MMLongBench-Doc: Benchmarking Long-context Document Understanding with Visualizations
MMLongBench-Doc is a newly introduced benchmark aimed at evaluating the capabilities of Large Vision-LLMs (LVLMs) in the context of long-form, multi-modal document understanding. The benchmark addresses significant gaps in previous datasets, which predominantly focused on short, single-page documents, thereby limiting the scope of their evaluations.
Key Contributions
- Dataset Construction:
- The dataset comprises 130 PDF-formatted documents with an average of 49.4 pages and 20,970.9 textual tokens. These documents come from diverse sources such as research reports, financial reports, academic papers, brochures, and guidelines, ensuring a well-rounded evaluation metric.
- A distinctive feature is the inclusion of 1,062 expert-annotated questions that require evidence not only from textual content but also from images, charts, tables, and layout structures. Furthermore, 33.2% of these questions are cross-page questions, necessitating comprehension across multiple pages, and 22.8% are designed to be unanswerable, testing the models' hallucination detection capabilities.
- Evaluation Metrics:
- The benchmark uses a combination of generalized accuracy and F1 score to provide a nuanced evaluation across different question types and evidence sources.
- The benchmark methodology comprises a three-step evaluation protocol: response generation, answer extraction, and score calculation. This pipeline ensures a high correlation between human judgment and automatic evaluation, with comprehensive rules for formatted answers including strings, integers, floats, and lists.
- Comparison with Previous Datasets:
- In contrast to previous datasets like DocVQA, ChartQA, and SlideVQA, which primarily focused on single-page documents or those of limited complexity, MMLongBench-Doc stands out by its complexity and diversity. Document lengths, page numbers, and token densities in MMLongBench-Doc are significantly higher, thereby pushing the boundaries of existing LVLM capabilities.
Experimental Results
The paper conducts extensive experiments evaluating 14 LVLMs and 10 LLMs. The results compellingly reveal that long-context document understanding presents substantial challenges to current state-of-the-art models:
- Performance Indicators:
- The best-performing model, GPT-4o, achieved an F1 score of only 42.7%. This performance starkly contrasts with traditional document understanding tasks where models often exceed 90% accuracy.
- Interestingly, many LVLMs perform worse than their LLM counterparts when dealing with OCR-parsed texts, underlining the difficulty in processing multi-modal, multi-page documents effectively.
- Error Analysis:
- Most errors were attributed to hallucinated evidence, perceptual inaccuracies, and struggles with gathering complete evidence for cross-page questions. For instance, GPT-4o frequently attempted to provide answers even when they were unanswerable, leading to higher hallucination rates.
Implications and Future Directions
The pronounced challenges highlighted by MMLongBench-Doc underscore the necessity for more robust LVLM architectures capable of long-context comprehension. The benchmark reveals specific areas where existing models falter, such as:
- Perceptual Capability: Enhancing the visual perception of models to accurately interpret images, charts, and complex layouts.

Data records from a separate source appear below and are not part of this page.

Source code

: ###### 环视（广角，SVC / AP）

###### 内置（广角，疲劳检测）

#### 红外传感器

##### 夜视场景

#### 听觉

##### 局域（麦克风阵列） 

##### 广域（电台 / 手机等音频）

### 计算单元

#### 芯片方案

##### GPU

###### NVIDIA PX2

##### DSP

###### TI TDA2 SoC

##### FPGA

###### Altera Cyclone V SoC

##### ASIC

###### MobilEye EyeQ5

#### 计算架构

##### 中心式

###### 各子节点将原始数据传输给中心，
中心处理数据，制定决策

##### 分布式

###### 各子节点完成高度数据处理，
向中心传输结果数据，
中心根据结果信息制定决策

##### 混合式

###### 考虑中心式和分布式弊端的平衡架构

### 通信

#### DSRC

- Cross-page Comprehension: Developing mechanisms for effective global searching and information aggregation across multiple document pages.
- Hallucination Mitigation: Improving the models' ability to recognize when a question is unanswerable to reduce false positives.
Moving forward, the dataset could be instrumental in guiding the next generation of research in multi-modal long-context document understanding. Enhancing the pre-training corpus with more diverse and complex long-form documents, along with fine-tuning strategies, may bridge the performance gap identified in this paper. Furthermore, practical applications of these advancements could span various domains including legal document analysis, scientific literature reviews, and large-scale financial report audits.
Conclusion
MMLongBench-Doc represents a significant advancement in evaluating the document understanding capabilities of LVLMs, particularly in the context of long, multi-modal documents. By identifying explicit challenges and providing a robust benchmark, this work paves the way for future developments that could significantly enhance the capabilities of LVLMs in practical, real-world applications.